[Cython] gsoc: array expressions

Fri May 25 22:57:24 CEST 2012

I just resended this email as it was rejected by the mailing list. So
I subscribed to it.

Hi,

Sorry for the delay, I had some schedule change.

thanks for adding me. Should I subscribe to cython-dev? How much email
daily there is? I didn't found this on the archives. Fell free to add
me in CC again when you think it is appropriate.

I'll reply here to all email at the same time. Do you prefer that I
reply to each email individually if this happen again? I'll try to
reply faster next time.

- About pickling theano, we currently can't pick Theano function. It
could be made to work in some cases, but not for all cases as there is
hardware dependent optimization in the Theano function. Currently it
is mostly CPU vs GPU operation. So if we stay on the CPU, we could do
some pickling, but we should make sure that the compiled c code into
python module are still there when we unpickle or recompile them.

- I think it make sense to make a theano graph from cython ast,
optimize and redo a cython ast from the optimized graph. This would
allow using Theano optimizations.

- It also make sense to do the code generation in Theano and reuse it
in Cython. But this would make the Theano dependency much stronger.
I'm not sure you want this.

- Another point not raised, theano need to know at compile time is the
dtype, number of dimensions and witch dimensions are broadcastable for
each variable. I think that the last one could cause problem, but if
you use specialization for the dtype, the same can be done for the
broadcsatability of a dimensions.

- The compyte(gpu nd array) project do collapsing of dimensions. This
is an important optimization on the GPU as doing the index computation
in parallel is costlier. I think on the CPU we could probably do
collapsing just of the inner dimensions to make it faster.

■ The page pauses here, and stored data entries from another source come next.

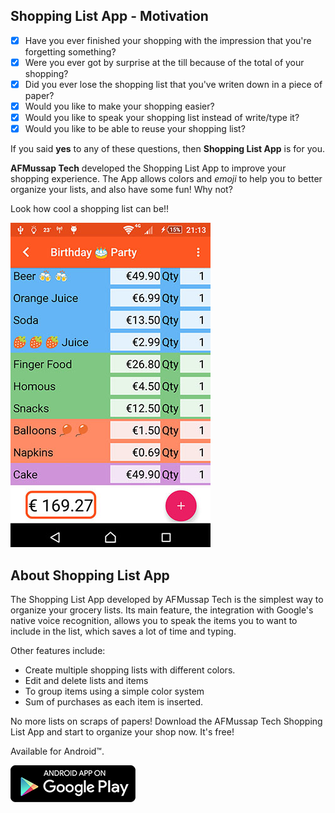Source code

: ## Shopping List App - Motivation

* [x] Have you ever finished your shopping with the impression that you're forgetting something?
* [x] Were you ever got by surprise at the till because of the total of your shopping?
* [x] Did you ever lose the shopping list that you've writen down in a piece of paper?
* [x] Would you like to make your shopping easier?
* [x] Would you like to speak your shopping list instead of write/type it?
* [x] Would you like to be able to reuse your shopping list?

If you said **yes** to any of these questions, then **Shopping List App** is for you.

**AFMussap Tech** developed the Shopping List App to improve your shopping experience. The App allows colors and _emoji_ to help you to better organize your lists, and also have some fun! Why not?

Look how cool a shopping list can be!!


![](/images/overview-04.jpg)


## About Shopping List App

The Shopping List App developed by AFMussap Tech is the simplest way to organize your grocery lists. Its main feature, the integration with Google's native voice recognition, allows you to speak the items you to want to include in the list, which saves a lot of time and typing.

Other features include:

* Create multiple shopping lists with different colors.
* Edit and delete lists and items
* To group items using a simple color system
* Sum of purchases as each item is inserted.

No more lists on scraps of papers! Download the AFMussap Tech Shopping List App and start to organize your shop now. It's free!

Available for Android™.

[![](/images/google-play-badge-200x59.png)](https://play.google.com/store/apps/details?id=mussapappsshoppinglist.fmussap.com.shoppinglist)
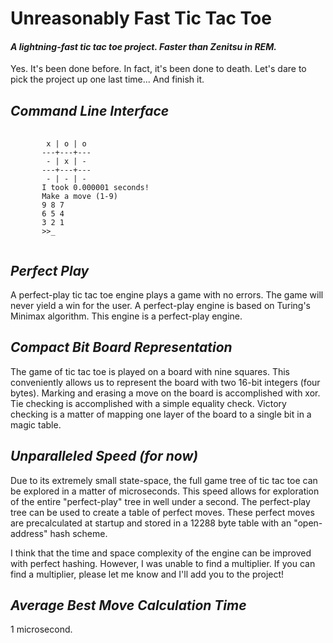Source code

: # Unreasonably Fast Tic Tac Toe
 
#### *A lightning-fast tic tac toe project. Faster than Zenitsu in REM.*

Yes. It's been done before. In fact, it's been done to death. Let's dare to pick the project
up one last time... And finish it.

## *Command Line Interface*

<pre>
 <code>
        x | o | o
       ---+---+---
        - | x | -
       ---+---+---
        - | - | -
       I took 0.000001 seconds!
       Make a move (1-9)
       9 8 7
       6 5 4
       3 2 1
       >>_
 </code>
</pre>

## *Perfect Play*

<p>
A perfect-play tic tac toe engine plays a game with no errors. The game will never yield a
win for the user. A perfect-play engine is based on Turing's Minimax algorithm. This engine
is a perfect-play engine.
</p> 

## *Compact Bit Board Representation*

<p>
The game of tic tac toe is played on a board with nine squares. This conveniently allows us
to represent the board with two 16-bit integers (four bytes). Marking and erasing a move on
the board is accomplished with xor. Tie checking is accomplished with a simple equality
check. Victory checking is a matter of mapping one layer of the board to a single bit in a 
magic table.
</p> 

## *Unparalleled Speed (for now)*

<p>
Due to its extremely small state-space, the full game tree of tic tac toe can be explored in 
a matter of microseconds. This speed allows for exploration of the entire "perfect-play" tree 
in well under a second. The perfect-play tree can be used to create a table of perfect moves.
These perfect moves are precalculated at startup and stored in a 12288 byte table with an
"open-address" hash scheme.
</p>

<p>
I think that the time and space complexity of the engine can be improved with 
perfect hashing. However, I was unable to find a multiplier. If you can find a 
multiplier, please let me know and I'll add you to the project!
</p>

## *Average Best Move Calculation Time*

1 microsecond.

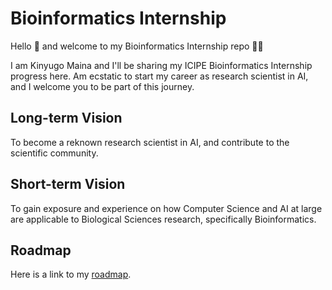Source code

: # Bioinformatics Internship 

Hello 👋 and welcome to my Bioinformatics Internship repo 🚀🚀

I am Kinyugo Maina and I'll be sharing my ICIPE Bioinformatics Internship progress here. Am ecstatic to start my career as research scientist in AI, and I welcome you to be part of this journey.

## Long-term Vision
To become a reknown research scientist in AI, and contribute to the scientific community. 

## Short-term Vision
To gain exposure and experience on how Computer Science and AI at large are applicable to Biological Sciences research, specifically Bioinformatics.



## Roadmap

Here is a link to my [roadmap](https://github.com/Kinyugo/bioinformatics-internship/blob/main/roadmap.md).
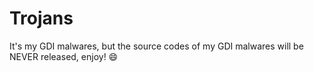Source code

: # Trojans
It's my GDI malwares, but the source codes of my GDI malwares will be NEVER released, enjoy! 😄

- Theano don't generate intrinsect or assembly, but we suppose that
g++ will generate vectorized operation for simple loop. Recent version
of gcc/g++ do this.

- Our generated code for element-wise operation take care a little
about the memory access pattern. We swap dimensions to iterate on the
dimensions with the smallest strides. But we don't go further.

- What do you mean by CSE? Constant  optimization?

Fred